Tuesday, April 04, 2017

Systems Neuroscience Highlights: March 2017

First post of monthly highlights from the systems neuroscience literature. My goal is to point out cool stuff that people might not ordinarily see, so I will try not to just include Nature and Science papers. I will typically highlight three to five papers a month,  but this includes some February spillover so is a little longer. I will post by the fifth of each month.

Sensory Coding

Shi et al -- Retinal origin of direction selectivity in the superior colliculus. Nature Neuroscience [Pubmed] The authors used optogenetic stimulation to show that the motion-selectivity of superficial superior colliculus neurons is inherited entirely from the direction selectivity of retinal ganglion cells that project there.

Cognitive Neuroscience

Yackle et al -- Breathing Control Center Neurons That Promote Arousal in Mice. Science. [Pubmed] The CPG that controls breathing contains a small subpopulation of neurons that projects to the locus coeruleus, which releases noradrenaline (i.e., sympathetic activation for fight/flight). Removing this subset of neurons apparently did not influence the ability of mice to breath, but did make them especially chill. Take-home lesson: if you want to calm down, stop breathing.

Motor Control

Shadmehr -- Learning to Predict and Control the Physics of Our Movements. J Neurosci. [Pubmed]  Interestingly, this month there were quite a few papers related to the forward model framework in motor control (for a review, see Shadmehr and Krakaur's Error correction, sensory prediction, and adaptation in motor control (2010)). This paper from Shadmehr is an excellent summary of his many seminal contributions to this framework over the years. It focuses on his research on our ability to learn to manipulate objects with our hands, which involves quickly learning their unique dynamical signatures.

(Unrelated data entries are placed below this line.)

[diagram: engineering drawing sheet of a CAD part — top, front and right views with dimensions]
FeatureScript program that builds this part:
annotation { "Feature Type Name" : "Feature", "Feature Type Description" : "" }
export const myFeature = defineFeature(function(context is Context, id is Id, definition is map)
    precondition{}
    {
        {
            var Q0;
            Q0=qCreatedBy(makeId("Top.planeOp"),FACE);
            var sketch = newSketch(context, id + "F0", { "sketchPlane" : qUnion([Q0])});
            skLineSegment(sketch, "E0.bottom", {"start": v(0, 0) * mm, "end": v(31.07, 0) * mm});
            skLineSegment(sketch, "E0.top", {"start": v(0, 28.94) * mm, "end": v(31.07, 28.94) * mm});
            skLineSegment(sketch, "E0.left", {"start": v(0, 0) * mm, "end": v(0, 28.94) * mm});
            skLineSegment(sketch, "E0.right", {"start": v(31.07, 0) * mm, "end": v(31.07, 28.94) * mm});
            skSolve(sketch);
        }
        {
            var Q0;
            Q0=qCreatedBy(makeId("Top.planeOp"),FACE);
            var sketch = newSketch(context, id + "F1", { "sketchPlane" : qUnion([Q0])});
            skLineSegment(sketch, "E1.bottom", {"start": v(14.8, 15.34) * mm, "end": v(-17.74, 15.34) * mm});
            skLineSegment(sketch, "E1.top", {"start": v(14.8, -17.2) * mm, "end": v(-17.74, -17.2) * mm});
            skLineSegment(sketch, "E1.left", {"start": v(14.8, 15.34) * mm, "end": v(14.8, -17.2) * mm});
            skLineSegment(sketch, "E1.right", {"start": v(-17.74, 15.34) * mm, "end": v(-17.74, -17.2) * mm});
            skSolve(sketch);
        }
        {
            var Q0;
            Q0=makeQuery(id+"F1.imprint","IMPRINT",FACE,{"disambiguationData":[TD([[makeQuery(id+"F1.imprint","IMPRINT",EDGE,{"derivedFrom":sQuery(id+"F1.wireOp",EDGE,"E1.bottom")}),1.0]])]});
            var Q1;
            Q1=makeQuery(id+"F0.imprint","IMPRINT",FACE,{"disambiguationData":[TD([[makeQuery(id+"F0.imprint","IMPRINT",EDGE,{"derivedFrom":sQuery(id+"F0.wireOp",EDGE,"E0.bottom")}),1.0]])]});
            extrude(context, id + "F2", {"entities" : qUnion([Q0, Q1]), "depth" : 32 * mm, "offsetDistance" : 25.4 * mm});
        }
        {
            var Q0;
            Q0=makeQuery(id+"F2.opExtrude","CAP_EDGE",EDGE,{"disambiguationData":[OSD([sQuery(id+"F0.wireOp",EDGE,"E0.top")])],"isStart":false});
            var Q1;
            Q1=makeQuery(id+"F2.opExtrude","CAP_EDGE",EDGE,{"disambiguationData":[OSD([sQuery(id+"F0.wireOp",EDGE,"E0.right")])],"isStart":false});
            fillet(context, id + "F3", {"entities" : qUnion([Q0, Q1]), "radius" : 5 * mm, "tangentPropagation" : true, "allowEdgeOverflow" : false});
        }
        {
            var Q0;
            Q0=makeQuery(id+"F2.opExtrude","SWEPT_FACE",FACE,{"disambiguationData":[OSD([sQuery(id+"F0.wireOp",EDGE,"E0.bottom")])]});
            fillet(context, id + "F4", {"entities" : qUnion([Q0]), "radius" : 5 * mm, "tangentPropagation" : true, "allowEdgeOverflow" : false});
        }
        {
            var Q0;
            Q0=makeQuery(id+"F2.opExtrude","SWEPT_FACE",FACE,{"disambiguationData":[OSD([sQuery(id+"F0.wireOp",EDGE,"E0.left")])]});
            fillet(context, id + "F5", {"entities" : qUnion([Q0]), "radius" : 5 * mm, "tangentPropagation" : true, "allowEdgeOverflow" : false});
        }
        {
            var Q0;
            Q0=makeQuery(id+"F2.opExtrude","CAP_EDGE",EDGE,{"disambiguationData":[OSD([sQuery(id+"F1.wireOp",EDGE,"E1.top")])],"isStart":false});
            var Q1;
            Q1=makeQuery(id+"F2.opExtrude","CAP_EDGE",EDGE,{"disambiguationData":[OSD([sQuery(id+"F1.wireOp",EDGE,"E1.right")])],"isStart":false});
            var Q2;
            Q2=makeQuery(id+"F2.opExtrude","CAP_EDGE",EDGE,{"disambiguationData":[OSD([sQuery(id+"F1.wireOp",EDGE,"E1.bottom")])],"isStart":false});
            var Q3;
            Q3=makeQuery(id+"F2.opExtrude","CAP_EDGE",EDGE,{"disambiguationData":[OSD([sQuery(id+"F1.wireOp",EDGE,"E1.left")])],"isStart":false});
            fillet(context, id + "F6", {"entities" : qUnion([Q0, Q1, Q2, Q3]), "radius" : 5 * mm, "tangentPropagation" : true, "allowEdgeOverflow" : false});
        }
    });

Maeda et al -- Foot placement relies on state estimation during visually guided walking. J. Neurophys. [Pubmed] The second notable paper from the forward-model theoretic framework. How do we walk when we wear prismatic lenses that render visual feedback unreliable? This paper suggests that subjects learn to weight internally generated predictions more than the resulting noisy and unreliable visual feedback. Similar results have been seen before in reaching tasks (e.g., Körding and, Wolpert, 2004). However, this is a cool use of distorting lenses to demonstrate such effects during walking, which is typically thought to rely on mindless CPGs.


Confais et al -- Nerve-Specific Input Modulation to Spinal Neurons during a Motor Task in the Monkey. J. Neurosci. [Pubmed]  When we move, we activate our own sensory transducers. What keeps our sensory systems from getting overwhelmed by such self-generated sensory signals?  Following up on Seki et al (2004), this paper shows that there are sensory-nerve specific patterns of modulation (both excitation and inhibition) of somatosensory responses in the spinal cord during voluntary wrist movements. The sign of modulation sometimes depended on the particular direction of movement of the wrist. This is a beautiful model system for the study of the effects of corollary discharge.

Chaisanguanthum et al -- Neural Representation and Causal Models in Motor Cortex. J. Neurosci. [Pubmed] An excellent paper straddling classical motor control theories of Georgopoulos and friends, and some modern ideas from a horde that has been attacking such ideas recently. They construct a simple mathematical model of the sensorimotor transformation required to perform a center-out reaching task, and show that movement variability will be minimized when the output neurons that directly drive behavior are tuned to velocity. Indeed, they discover just such a population in their data (using a somewhat rough-hewn spike-width criterion to individuate subclasses of cortical neurons). While the model in this paper is simple, it is a welcome counterweight to the recent overreactions against Georgopoulos. Hopefully it is the first of many studies that will ultimately absorb previous work in a principled way.

Why am I being so pro-Georgopoulos? I'm not: I'm just surprised that people have recently been so dismissive of Georgopoulos, to the point where it seems they are just attacking a straw man. Students of motor control were never so locked into the velocity-tuning framework that they thought it would apply to all neurons (for an excellent review, see Kalaska, 2009). Further, is anyone that surprised at nonstationarities in the system? That is, was anyone really surprised that neurons don't show the same tuning properties seconds before an animal starts moving, when recording in brain regions whose primary function is to directly control movement? The sensory systems literature is absorbing nonstationarities and dynamics without all this fanfare. What's up, motor control?